Derrick Sanskrit is a self-professed geek in a variety of fields including typography, graphic design, comic books, music and cartoons. As a professional hipster graphic designer, his recent clients have included Hooksexup, Pitchfork and MoCCA, among others.

Amber Ahlborn - artist, writer, gamer and DigiPen survivor, she maintains a day job as a graphic artist. By night Amber moonlights as a professional Metroid Fanatic and keeps a metal suit in the closet just in case. Has lived in the state of Washington and insists that it really doesn't rain as much as everyone says it does.

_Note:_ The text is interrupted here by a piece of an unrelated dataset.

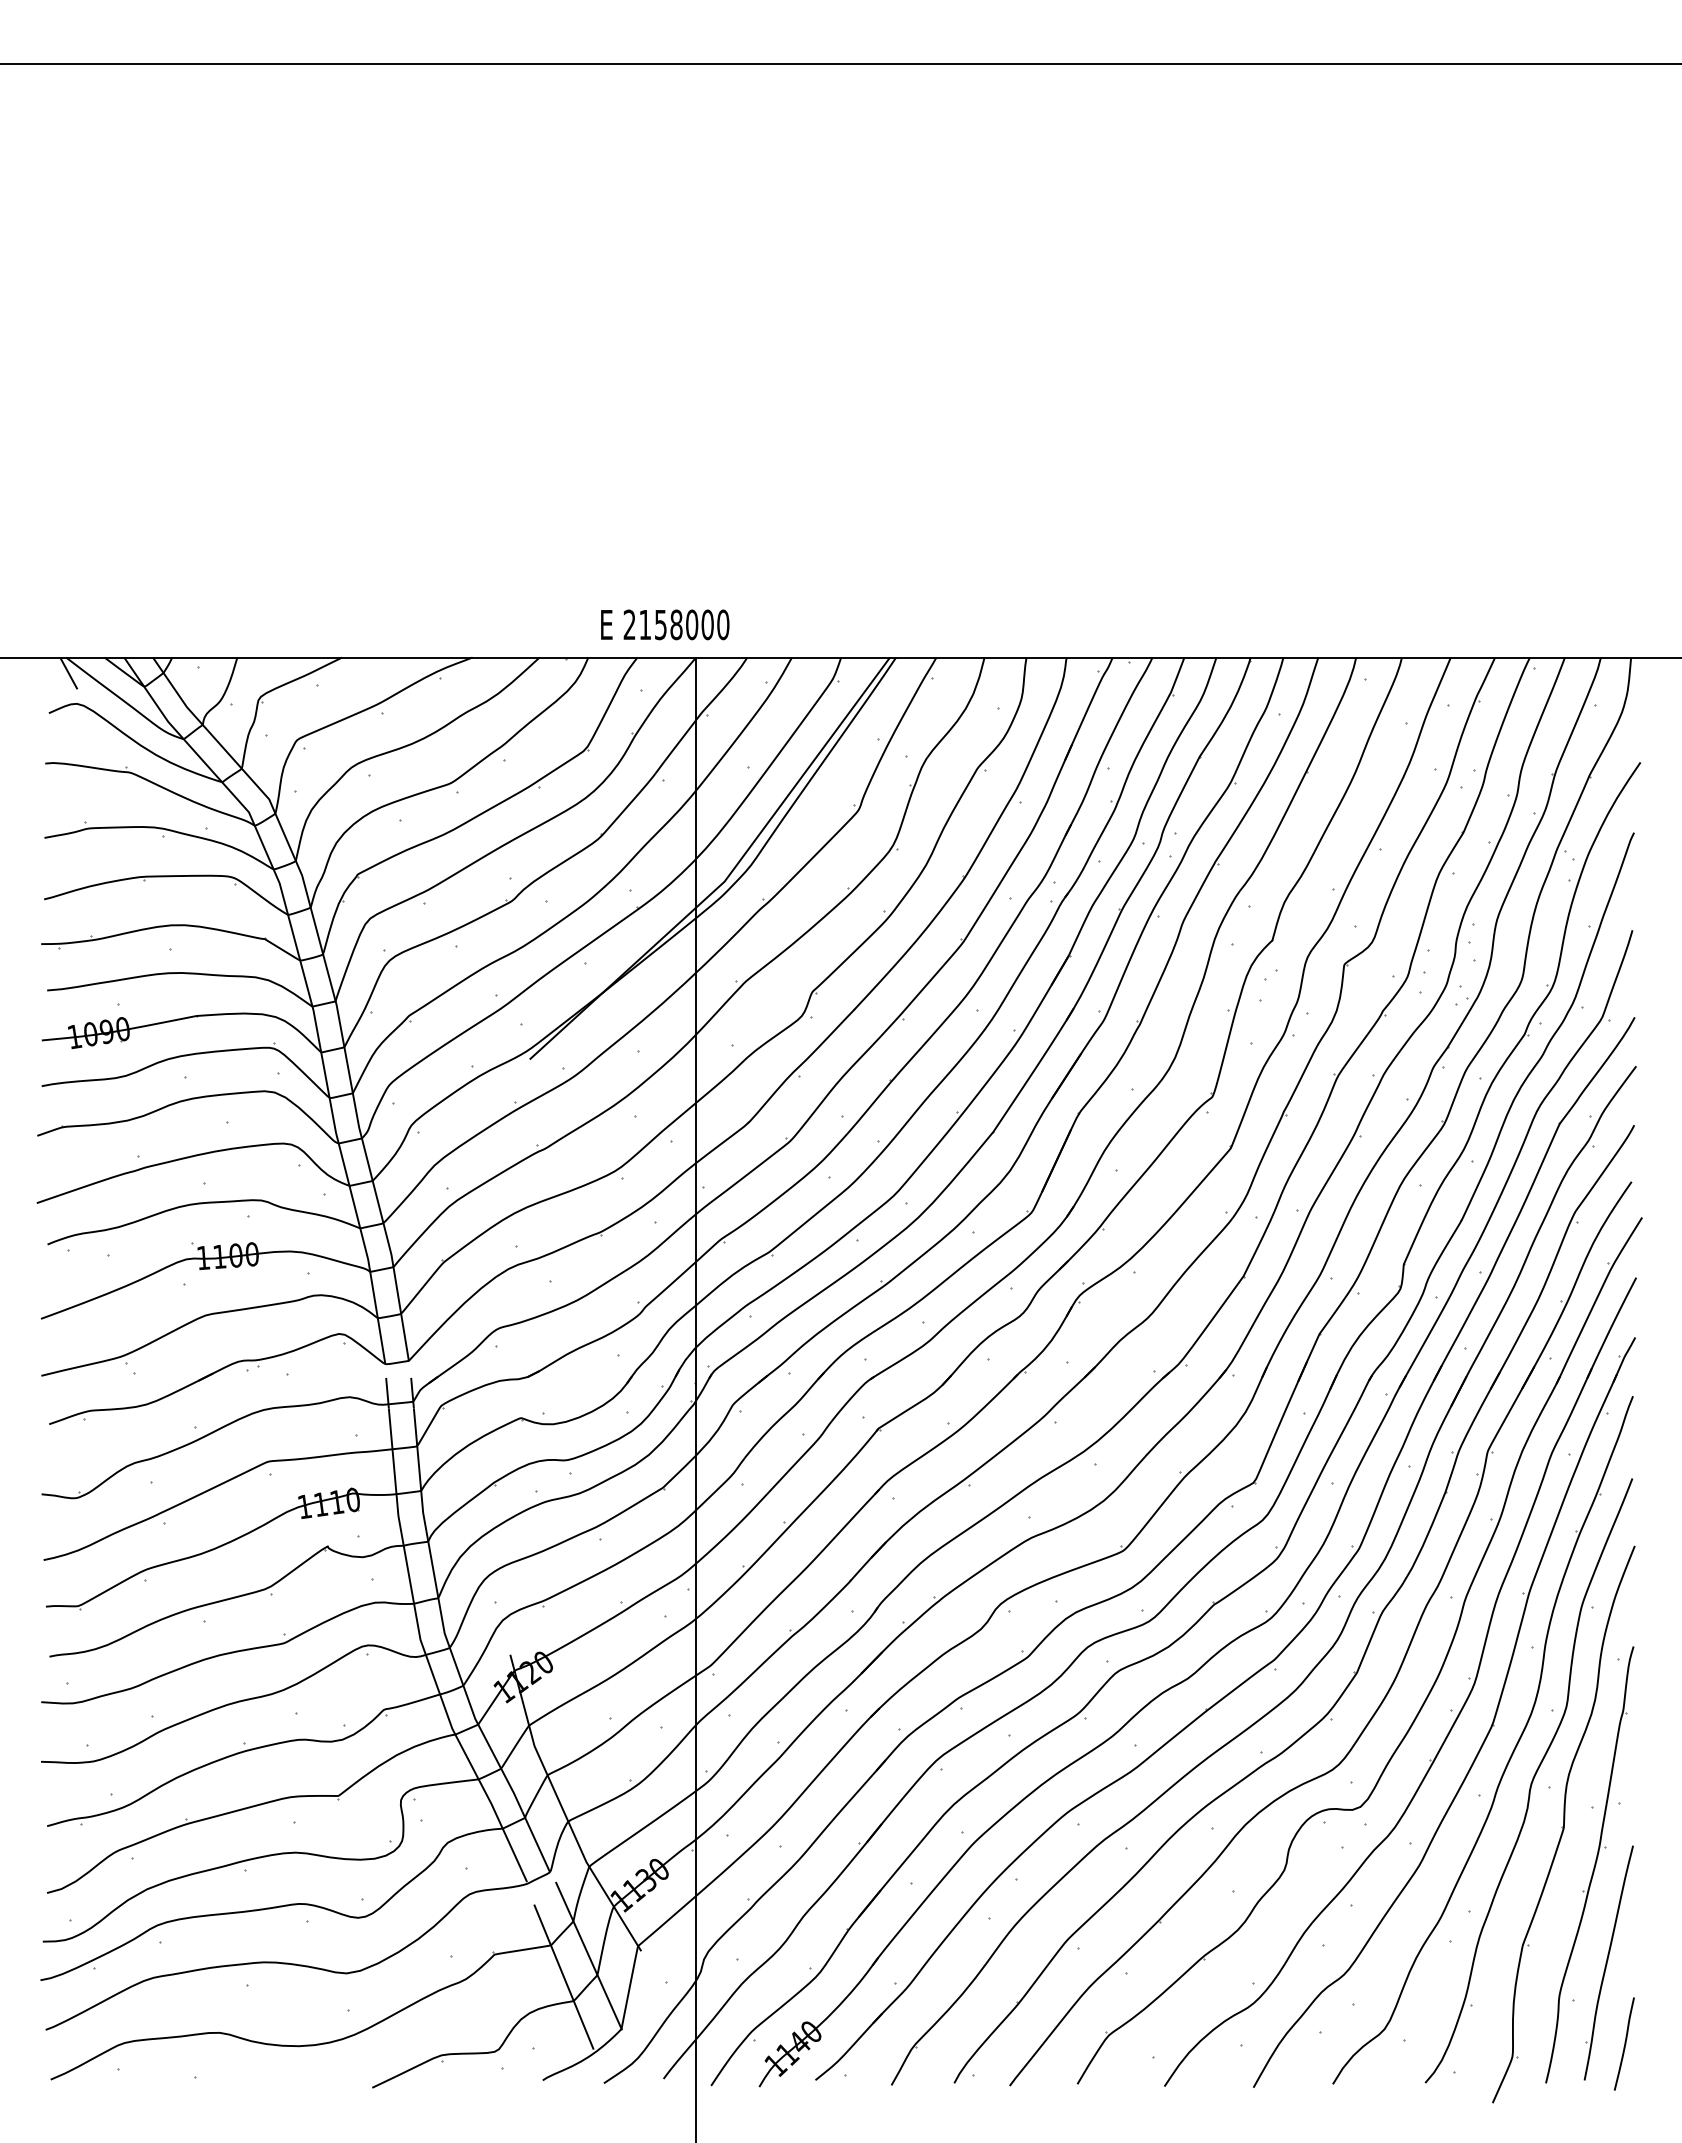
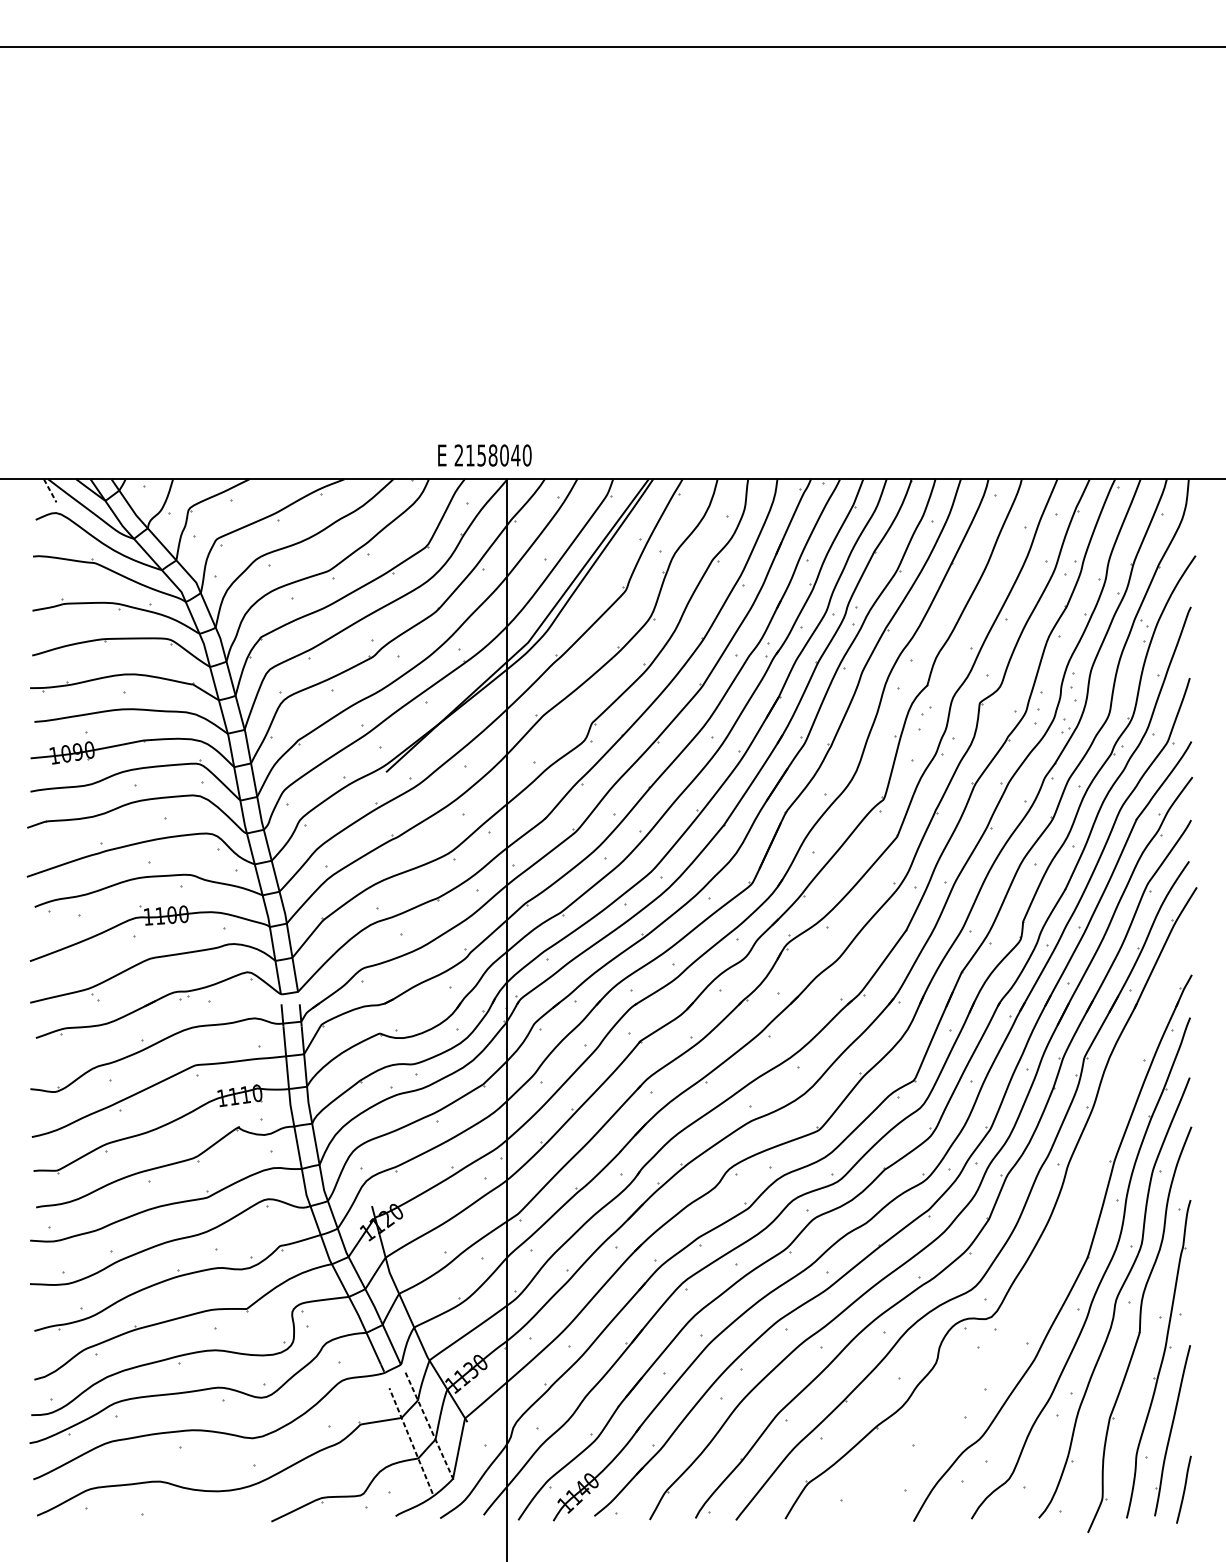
text: (707, 624) -> (515, 455), 2158000 -> 2158040
line: (69, 673) -> (50, 490), solid -> dashed
part: (1450, 1710) -> (1057, 1246), removed
line: (588, 1955) -> (428, 1425), solid -> dashed
line: (563, 1976) -> (410, 1440), solid -> dashed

Nadia Oxford is a housekeeping robot who was refurbished into a warrior when the world's need for justice was great. Now that the galaxy is at peace (give or take a conflict here or there), she works as a freelance writer for various sites and magazines. Based in Toronto, Nadia prizes the certificate from the Ministry of Health declaring her tick and rabies-free.

Bob Mackey is a grad student, writer, and cyborg, who uses the powerful girl-repelling nanomachines mad science grafted onto his body to allocate time towards interests of the nerd persuasion. He believes that complaining about things on the Internet is akin to the fine art of wine tasting, but with more spitting into buckets.

Joe Keiser has a programming degree from Johns Hopkins University, a tiny apartment in Brooklyn, and a fake toy guitar built in the hollowed-out shell of a real guitar. He writes about games and technology for a variety of outlets. One day he will stop doing this. The day after that, police will find his body under a collapsed pile of (formerly neatly alphabetized) collector's edition tchotchkes.

Cole Stryker is an American freelance writer living in York, England, where he resides with his archeologist wife. He writes for a travel company by day and argues about pop culture on the internet by night. Find him writing regularly here and here.

Peter Smith is like the lead character of Irwin Shaw's The 80-Yard Run, except less athletic. He considers himself very lucky to have this job. But it's a little premature to take "jack-off of all trades" off his resume. Besides writing, travelling, and painting houses, Pete plays guitar in a rock trio called The Aye-Ayes. He calls them a 'power pop' band, but they generally sound more like Motorhead on a drinking binge.